Answer these questions using the text below about the EPA and Texas air-pollution permits.
1. In which speech did Perry name the EPA as a potential cause of grief to the state?
2. How many days does the EPA plan for its comment period on the new regulations?
3. Who is the executive director of the Texas Commission on Environmental Quality?
----- TEXT FOR ANALYSIS
Gov. Rick Perry could say – and probablywill – that he nailed it.In his State of the State speech to the Legislature last winter, Perry fingered the federal Environmental Protection Agency as a potential cause of grief to the state. “Unfortunately,” he said, “our strength in petrochemical production and refining makes us a big target on the radar of an increasingly activist [read: newly controlled-by-Democrats] EPA, whose one-size-fits-all approaches could severely harm our energy sector; an agency whose potential to harm our state with punitive actions will only increase in the months and years to come.”
And sure enough…
Here’s the Associated Press on Sept. 8: “The air-pollution permitting process in the nation’s largest greenhouse-gas producing state does not adhere to the Clean Air Act and portions of it should be thrown out, federal regulators said Tuesday in an announcement applauded by Texas environmentalists.”
It’s a complicated story, as are most narratives concerning the federal government’s renewed — what with a new administration in power – quest to root out “polluters.” Texas has a previously okayed system of flexible permits, which system lets polluters exceed emission limits here and there provided an overall emissions average is reached. EPA, now headed by ex-New Jersey clean air enforcer Lisa P. Jackson, plans a comment period of 60 days for new regulations that it plans to strap on the state in the coming year.
The Texas Commission on Environmental Quality has seen this confrontation coming on. Says TCEQ executive director Mark Vickery: “Now that the EPA has placed its cards on the table and we finally know what specific objections they have with our programs, we look forward to working with them to resolve outstanding issues. We hope the EPA will consider the actual emission reductions achieved through our state programs and will continue to build on these successes.”
----------
----- GIVEN ENTRIES
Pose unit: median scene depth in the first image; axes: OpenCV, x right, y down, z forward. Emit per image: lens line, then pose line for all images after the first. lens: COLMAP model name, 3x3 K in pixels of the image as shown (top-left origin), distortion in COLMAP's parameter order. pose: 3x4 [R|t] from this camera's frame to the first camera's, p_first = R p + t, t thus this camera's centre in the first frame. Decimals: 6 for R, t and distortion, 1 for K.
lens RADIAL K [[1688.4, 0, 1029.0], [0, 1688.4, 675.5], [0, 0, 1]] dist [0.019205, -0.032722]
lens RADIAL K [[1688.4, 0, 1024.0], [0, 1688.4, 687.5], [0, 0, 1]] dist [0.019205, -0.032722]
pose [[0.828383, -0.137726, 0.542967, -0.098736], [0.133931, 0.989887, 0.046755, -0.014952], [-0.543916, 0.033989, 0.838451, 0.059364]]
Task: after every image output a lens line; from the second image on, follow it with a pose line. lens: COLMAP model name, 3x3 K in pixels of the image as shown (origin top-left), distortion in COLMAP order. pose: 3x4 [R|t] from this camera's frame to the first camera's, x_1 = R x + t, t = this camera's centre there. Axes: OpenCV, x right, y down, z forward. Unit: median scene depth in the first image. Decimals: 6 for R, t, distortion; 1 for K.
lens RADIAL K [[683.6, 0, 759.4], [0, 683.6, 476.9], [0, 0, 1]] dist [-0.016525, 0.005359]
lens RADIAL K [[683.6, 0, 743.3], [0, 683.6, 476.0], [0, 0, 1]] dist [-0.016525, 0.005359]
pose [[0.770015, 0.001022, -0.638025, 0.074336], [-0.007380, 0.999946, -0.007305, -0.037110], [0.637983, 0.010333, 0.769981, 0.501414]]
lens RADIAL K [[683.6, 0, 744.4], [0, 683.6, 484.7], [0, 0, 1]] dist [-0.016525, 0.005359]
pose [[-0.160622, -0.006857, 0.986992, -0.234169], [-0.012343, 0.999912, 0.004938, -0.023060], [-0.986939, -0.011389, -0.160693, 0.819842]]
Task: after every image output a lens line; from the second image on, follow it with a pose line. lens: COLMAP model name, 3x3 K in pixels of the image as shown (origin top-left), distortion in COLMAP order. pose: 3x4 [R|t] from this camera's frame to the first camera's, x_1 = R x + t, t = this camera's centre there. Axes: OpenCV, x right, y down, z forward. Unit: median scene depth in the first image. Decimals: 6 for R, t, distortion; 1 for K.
----------
RESULT OF THE EXERCISE —
1. His State of the State speech to the Legislature
2. 60 days
3. Mark Vickery